Oh, Love is the crooked thing, there is nobody wise enough to find out all that is in it, for he will be thinking about love til the stars run away and the shadows eaten the moon.
Where the world ends
The mind is made unchanging, for it finds
Miracle, ecstasy, the impossible hope,
The flagstone under all, the fire of fires,
The roots of the world.
He only can create the greatest imaginable beauty who has endured all imaginable pangs, for only when we have seen and foreseen what we dread shall we be rewarded by that dazzling unforeseen wing-footed wanderer.
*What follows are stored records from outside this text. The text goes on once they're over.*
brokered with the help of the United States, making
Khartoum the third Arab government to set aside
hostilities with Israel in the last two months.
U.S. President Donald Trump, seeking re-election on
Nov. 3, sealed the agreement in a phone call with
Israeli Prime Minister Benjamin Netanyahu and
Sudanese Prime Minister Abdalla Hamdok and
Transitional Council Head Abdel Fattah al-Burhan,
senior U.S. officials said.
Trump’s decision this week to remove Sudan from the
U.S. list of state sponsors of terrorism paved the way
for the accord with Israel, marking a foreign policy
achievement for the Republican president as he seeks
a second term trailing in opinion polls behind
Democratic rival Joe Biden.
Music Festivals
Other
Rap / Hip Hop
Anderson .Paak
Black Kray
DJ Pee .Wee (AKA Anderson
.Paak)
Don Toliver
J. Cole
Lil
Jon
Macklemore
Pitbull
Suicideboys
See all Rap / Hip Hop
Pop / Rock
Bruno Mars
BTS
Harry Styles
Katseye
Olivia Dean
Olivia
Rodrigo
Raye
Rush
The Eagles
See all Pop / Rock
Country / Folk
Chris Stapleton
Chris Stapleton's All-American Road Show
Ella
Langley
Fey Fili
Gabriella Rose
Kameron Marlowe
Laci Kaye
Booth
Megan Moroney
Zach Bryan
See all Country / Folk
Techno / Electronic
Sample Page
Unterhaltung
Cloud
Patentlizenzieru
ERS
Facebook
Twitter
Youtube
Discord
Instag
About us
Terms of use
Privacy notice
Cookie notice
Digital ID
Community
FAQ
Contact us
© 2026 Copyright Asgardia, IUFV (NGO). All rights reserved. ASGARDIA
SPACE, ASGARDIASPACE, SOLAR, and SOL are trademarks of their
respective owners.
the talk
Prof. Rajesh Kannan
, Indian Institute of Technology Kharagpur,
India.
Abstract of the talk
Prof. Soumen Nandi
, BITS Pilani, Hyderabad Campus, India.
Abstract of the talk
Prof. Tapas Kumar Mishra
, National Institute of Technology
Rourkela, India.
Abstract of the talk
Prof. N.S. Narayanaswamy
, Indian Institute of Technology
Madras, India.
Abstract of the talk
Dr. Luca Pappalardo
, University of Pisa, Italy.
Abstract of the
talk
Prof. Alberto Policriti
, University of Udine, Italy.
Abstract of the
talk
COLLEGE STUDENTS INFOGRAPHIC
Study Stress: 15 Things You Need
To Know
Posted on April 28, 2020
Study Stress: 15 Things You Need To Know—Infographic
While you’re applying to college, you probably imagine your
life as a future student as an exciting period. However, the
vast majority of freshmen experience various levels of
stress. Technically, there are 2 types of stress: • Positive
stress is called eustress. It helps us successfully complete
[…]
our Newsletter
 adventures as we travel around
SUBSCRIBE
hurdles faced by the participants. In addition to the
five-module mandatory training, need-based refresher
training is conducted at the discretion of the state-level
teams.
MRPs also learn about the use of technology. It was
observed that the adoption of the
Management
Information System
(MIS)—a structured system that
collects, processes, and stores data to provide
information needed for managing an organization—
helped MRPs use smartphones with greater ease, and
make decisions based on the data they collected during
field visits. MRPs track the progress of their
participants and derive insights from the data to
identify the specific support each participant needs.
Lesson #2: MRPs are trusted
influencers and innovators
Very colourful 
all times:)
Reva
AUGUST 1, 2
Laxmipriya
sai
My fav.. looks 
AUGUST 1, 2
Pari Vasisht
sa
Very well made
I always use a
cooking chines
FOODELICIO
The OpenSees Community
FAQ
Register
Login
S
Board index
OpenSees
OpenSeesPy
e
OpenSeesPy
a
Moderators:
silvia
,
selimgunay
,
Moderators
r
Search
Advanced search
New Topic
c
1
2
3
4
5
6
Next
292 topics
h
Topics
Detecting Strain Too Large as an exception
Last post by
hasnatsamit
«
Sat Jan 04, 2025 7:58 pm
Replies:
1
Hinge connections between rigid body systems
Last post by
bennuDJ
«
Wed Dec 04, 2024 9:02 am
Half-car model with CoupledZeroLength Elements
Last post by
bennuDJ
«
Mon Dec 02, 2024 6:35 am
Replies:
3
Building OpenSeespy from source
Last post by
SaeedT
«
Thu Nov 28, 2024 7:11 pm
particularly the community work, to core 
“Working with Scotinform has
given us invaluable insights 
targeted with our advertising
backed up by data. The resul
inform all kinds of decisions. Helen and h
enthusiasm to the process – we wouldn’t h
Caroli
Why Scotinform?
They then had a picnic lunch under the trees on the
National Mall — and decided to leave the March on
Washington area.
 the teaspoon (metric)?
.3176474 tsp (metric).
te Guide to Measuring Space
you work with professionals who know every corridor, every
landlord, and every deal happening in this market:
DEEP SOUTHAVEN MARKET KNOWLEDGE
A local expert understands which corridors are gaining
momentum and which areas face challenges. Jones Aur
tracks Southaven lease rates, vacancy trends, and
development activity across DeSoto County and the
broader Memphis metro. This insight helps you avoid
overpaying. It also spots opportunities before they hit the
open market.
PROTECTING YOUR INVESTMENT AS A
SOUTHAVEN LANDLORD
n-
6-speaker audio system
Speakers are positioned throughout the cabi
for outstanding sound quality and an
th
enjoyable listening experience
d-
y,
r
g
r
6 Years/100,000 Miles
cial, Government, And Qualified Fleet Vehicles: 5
Words are always getting conventionalized to some secondary meaning. It is one of the works of poetry to take the truants in custody and bring them back to their right senses.
Cats are oppressed, dogs terrify them, landladies starve them, boys stone them, everybody speaks of them with contempt. If they were human beings we could talk of their oppressors with a studied violence, add our strength to theirs, even organize the oppressed and like good politicians sell our charity for power.
You ask what I have found and far and wide I go,
Nothing but Cromwell's house and Cromwell's murderous crew,
The lovers and the dancers are beaten into the clay,
And the tall men and the swordsmen and the horsemen where are they?
I had still the ambition, formed in Sligo in my teens, of living in imitation of Thoreau on Innisfree, a little island in Lough Gill, and when walking through Fleet Street very homesick I heard a little tinkle of water and saw a fountain in a shop window which balanced a little ball upon its jet, and began to remember lake water. From the sudden remembrance came my poem Innisfree.